Gluck: Her Biography was published by Pandora Press in 1989. Gluck was born Hannah Gluckstein in 1895 into the family that founded the J Lyons & Co catering empire. She was a rebel. She dressed as a man, had passionate love affairs with society women and exhibited her paintings only in “one man” shows.
Diana has also written Gertrude and Alice (Pandora 1990) – a portrait of the love affair between Alice B. Toklas and Gertrude Stein (Pandora Press).
In 1994 Random House published Greta and Cecil – a study of the romance between Greta Garbo and the society photographer Cecil Beaton that ended in obsession and betrayal.

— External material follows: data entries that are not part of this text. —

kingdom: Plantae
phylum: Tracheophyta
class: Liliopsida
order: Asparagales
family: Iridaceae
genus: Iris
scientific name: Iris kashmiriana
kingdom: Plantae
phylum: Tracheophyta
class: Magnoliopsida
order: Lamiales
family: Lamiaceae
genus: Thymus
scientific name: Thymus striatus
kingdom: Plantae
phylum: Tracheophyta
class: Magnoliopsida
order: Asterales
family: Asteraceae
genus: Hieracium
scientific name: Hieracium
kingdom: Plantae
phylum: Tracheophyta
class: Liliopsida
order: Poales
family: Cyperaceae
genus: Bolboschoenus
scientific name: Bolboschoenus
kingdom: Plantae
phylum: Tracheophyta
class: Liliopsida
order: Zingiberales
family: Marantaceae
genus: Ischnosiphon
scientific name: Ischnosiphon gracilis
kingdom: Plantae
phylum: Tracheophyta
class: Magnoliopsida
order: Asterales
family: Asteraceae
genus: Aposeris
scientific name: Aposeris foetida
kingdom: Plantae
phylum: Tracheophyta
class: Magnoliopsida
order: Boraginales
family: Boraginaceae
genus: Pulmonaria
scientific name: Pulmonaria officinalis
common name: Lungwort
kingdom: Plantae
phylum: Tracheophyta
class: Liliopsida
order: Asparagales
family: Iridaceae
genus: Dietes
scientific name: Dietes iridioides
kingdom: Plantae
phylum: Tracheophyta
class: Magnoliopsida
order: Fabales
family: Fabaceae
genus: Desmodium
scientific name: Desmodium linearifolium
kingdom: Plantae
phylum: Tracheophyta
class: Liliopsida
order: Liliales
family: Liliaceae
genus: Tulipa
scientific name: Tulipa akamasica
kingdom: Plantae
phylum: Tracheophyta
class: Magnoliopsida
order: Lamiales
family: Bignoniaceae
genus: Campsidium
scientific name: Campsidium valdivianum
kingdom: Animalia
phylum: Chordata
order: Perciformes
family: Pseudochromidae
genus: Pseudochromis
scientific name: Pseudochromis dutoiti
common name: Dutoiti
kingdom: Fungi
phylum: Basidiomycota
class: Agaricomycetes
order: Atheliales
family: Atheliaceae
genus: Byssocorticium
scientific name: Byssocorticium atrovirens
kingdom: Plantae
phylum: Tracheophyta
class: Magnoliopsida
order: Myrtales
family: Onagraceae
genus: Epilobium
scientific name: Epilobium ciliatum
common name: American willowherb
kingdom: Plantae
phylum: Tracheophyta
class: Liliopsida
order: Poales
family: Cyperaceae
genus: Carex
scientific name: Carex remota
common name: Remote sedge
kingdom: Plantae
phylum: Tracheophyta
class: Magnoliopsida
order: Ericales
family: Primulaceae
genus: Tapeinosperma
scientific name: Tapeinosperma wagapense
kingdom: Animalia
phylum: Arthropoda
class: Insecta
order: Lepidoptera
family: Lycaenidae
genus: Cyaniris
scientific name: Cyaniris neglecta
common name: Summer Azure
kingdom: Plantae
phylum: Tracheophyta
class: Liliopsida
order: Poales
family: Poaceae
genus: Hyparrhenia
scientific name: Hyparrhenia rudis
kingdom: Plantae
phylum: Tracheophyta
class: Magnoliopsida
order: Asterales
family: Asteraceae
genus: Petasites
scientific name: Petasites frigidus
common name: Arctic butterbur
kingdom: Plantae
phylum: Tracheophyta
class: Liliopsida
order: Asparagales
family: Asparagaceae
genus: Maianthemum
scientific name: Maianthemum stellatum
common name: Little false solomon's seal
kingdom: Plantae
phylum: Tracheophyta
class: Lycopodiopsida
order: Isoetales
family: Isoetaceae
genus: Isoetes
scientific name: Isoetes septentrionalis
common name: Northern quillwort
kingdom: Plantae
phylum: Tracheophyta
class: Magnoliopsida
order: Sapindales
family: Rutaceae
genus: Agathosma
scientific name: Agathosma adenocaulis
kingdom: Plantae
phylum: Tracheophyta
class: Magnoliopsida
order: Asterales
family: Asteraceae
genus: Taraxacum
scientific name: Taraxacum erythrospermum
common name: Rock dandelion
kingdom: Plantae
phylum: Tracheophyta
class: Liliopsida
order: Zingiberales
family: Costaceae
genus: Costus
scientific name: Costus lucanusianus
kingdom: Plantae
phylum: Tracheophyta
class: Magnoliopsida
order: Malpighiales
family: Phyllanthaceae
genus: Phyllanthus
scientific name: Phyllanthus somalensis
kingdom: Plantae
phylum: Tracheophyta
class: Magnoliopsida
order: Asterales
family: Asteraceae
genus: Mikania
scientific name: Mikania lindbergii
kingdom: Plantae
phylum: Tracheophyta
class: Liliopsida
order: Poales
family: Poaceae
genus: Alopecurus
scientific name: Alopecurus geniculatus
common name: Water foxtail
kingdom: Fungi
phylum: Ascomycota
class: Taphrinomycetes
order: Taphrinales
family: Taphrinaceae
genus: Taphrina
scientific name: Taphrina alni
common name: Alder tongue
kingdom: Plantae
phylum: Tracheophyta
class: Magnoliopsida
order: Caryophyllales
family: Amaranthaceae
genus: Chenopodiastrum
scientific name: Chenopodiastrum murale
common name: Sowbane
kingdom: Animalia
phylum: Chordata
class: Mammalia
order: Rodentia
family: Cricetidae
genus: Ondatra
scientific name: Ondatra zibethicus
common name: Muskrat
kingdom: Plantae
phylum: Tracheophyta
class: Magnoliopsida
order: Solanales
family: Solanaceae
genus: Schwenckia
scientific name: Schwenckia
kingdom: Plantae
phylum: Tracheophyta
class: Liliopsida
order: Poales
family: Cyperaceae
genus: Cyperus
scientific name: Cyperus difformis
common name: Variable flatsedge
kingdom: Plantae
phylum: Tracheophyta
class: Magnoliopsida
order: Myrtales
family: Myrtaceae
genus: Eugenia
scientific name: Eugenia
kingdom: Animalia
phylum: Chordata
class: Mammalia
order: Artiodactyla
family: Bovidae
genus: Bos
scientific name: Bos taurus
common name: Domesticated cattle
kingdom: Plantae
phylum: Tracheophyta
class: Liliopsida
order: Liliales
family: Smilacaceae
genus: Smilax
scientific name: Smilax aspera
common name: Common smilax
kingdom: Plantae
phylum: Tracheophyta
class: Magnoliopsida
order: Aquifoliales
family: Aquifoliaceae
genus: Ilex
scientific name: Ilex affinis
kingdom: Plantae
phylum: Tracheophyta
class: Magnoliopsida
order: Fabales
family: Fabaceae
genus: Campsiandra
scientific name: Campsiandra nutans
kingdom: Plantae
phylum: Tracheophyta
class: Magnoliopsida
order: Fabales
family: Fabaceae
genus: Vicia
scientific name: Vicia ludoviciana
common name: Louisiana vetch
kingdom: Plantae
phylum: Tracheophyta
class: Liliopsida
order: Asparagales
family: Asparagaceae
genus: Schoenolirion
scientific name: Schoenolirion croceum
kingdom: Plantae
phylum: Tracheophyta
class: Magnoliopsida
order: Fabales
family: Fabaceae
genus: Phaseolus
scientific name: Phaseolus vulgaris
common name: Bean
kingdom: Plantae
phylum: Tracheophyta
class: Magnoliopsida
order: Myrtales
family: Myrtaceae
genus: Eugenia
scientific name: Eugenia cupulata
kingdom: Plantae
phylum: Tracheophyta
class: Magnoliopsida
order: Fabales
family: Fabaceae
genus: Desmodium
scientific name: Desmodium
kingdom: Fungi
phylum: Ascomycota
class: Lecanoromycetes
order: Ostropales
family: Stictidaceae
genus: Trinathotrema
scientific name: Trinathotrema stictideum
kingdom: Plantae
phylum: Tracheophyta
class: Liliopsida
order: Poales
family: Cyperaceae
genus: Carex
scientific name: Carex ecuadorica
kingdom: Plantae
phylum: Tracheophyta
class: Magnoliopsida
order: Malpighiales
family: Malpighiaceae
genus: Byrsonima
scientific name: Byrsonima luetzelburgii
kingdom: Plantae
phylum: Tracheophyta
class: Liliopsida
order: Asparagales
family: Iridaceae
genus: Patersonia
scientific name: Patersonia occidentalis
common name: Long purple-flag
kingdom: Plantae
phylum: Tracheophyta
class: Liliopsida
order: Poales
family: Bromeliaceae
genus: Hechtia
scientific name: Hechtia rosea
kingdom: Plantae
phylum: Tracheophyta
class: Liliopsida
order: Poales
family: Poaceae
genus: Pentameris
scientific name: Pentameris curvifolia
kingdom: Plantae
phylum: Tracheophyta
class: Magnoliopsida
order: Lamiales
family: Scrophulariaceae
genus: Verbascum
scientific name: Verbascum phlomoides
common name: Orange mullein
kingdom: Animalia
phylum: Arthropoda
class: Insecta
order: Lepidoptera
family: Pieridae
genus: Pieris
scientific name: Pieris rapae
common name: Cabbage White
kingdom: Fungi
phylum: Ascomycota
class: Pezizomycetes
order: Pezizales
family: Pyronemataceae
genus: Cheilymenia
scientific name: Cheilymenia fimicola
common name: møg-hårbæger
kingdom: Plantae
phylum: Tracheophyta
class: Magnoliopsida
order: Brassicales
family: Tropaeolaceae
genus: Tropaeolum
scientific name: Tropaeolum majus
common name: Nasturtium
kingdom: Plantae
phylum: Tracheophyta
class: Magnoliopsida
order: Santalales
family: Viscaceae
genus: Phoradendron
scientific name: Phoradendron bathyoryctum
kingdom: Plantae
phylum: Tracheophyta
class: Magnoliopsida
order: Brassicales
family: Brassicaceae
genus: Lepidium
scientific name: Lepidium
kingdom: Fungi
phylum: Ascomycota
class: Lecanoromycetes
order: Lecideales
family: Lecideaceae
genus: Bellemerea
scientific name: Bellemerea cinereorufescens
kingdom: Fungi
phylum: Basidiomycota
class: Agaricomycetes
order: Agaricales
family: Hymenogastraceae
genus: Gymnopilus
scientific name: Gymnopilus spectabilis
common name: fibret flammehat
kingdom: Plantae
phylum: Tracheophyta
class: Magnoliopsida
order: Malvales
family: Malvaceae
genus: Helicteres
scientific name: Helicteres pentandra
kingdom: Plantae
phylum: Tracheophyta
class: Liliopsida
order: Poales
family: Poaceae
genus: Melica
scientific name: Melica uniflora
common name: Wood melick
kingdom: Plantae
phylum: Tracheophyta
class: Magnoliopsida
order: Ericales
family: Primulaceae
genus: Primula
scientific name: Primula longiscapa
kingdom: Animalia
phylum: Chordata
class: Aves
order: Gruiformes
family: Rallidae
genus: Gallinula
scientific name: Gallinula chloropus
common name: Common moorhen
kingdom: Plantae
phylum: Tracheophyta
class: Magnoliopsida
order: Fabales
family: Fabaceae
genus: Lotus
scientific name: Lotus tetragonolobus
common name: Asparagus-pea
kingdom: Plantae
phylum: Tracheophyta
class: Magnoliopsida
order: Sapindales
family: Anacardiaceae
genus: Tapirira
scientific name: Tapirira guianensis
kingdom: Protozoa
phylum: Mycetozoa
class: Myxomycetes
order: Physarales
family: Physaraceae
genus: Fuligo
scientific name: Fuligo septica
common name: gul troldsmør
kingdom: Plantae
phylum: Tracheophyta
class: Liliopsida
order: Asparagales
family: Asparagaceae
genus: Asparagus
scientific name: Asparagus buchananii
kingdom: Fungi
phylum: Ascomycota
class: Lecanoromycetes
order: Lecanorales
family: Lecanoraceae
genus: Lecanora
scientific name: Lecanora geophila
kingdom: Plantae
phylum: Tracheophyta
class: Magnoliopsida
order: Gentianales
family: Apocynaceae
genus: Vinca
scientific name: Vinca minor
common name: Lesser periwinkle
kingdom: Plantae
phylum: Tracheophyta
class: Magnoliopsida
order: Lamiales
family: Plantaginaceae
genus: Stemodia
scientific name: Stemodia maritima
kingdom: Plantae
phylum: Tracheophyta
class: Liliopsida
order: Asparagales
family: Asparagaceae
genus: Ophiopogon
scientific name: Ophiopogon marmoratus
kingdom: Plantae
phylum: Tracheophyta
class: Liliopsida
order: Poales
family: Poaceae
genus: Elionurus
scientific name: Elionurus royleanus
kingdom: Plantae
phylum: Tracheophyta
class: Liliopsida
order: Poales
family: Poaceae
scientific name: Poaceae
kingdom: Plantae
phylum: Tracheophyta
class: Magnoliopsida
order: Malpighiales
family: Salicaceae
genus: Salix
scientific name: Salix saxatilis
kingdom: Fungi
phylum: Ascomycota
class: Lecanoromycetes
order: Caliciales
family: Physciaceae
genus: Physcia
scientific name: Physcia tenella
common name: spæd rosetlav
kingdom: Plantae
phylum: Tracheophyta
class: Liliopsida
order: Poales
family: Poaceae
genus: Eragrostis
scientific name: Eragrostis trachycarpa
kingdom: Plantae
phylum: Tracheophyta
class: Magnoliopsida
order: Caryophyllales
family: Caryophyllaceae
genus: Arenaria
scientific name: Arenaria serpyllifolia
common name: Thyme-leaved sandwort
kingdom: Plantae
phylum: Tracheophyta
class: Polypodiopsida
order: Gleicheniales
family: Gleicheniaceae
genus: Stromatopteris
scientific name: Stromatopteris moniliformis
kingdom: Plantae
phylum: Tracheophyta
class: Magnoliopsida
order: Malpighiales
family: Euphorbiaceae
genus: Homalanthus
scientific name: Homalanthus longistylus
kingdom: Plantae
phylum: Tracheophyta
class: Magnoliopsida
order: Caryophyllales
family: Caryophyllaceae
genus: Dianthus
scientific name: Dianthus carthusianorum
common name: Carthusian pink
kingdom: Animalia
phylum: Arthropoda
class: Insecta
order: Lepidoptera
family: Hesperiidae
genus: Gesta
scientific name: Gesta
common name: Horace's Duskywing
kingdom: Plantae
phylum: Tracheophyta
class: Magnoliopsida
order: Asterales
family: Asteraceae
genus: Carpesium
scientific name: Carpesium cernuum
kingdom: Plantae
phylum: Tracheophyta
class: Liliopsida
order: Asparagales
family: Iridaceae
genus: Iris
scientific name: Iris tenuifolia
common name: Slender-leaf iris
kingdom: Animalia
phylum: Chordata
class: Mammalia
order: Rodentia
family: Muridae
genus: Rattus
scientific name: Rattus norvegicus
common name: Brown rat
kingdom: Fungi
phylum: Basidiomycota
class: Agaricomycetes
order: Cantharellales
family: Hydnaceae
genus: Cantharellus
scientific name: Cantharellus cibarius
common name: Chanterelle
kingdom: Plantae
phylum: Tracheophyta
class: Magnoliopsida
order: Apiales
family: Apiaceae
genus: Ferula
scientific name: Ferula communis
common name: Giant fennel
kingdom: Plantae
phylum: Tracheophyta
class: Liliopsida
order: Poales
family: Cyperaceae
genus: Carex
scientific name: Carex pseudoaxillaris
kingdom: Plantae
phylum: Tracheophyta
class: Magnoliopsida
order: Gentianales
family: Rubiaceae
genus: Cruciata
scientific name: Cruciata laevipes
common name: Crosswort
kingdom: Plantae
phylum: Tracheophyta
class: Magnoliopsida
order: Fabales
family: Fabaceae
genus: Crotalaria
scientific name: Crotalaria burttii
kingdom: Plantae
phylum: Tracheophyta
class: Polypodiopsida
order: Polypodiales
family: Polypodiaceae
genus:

Diana’s fourth book, Mrs Keppel and Her Daughter, is a joint biography of Alice Keppel and her daughter Violet Trefusis (HarperCollins 1996). It won the US Lambda Literary Award and was a New York Times “Notable Book of the Year”).
In The Trials of Radclyffe Hall, Diana brings a fresh and irreverent eye to the life of this remarkable and troubled figure, who was the author of The Well of Loneliness. A brilliantly written, witty and satirical biography, it was shortlisted for the James Tait Black Prize for Biography and won the US Lambda Literary Award.
In 2001 Diana published Selkirk's Island, which went on to win the Whitbread Prize for biography.
Wild Girls (Weidenfeld & Nicolson) is a defining biography of Natalie Barney and Romaine Brooks – pivotal figures in the cultural life of Paris in the 1920s and 30s.
Coconut Chaos: Pitcairn, Mutiny And A Seduction At Sea was published by Weidenfeld & Nicolson in 2007. This singular tale connects the famous mutiny on the Bounty in the Pacific Ocean in 1789 to the plight of the islanders of Pitcairn now.
In Edith Cavell (Quercus, 2010) Diana Souhami brings one of the Great War’s finest heroes to life in this biography of a hardworking, courageous and independent woman. It won the EDP-Jarrold East Anglian Book of the Year award.
Murder at Wrothham Hill takes the killing in October 1946 of Dagmar Petrzywalski as the catalyst for a compelling and unique meditation on murder and fate. It was published in September 2012 by Quercus.
Diana lives in London. Her first novel is a bravura re-imagining of the life of one of English literature’s most multi-faceted and contradictory heroines: Gwendolen was published by Quercus in 2014.
No Modernism Without Lesbians was published by Head of Zeus in 2020.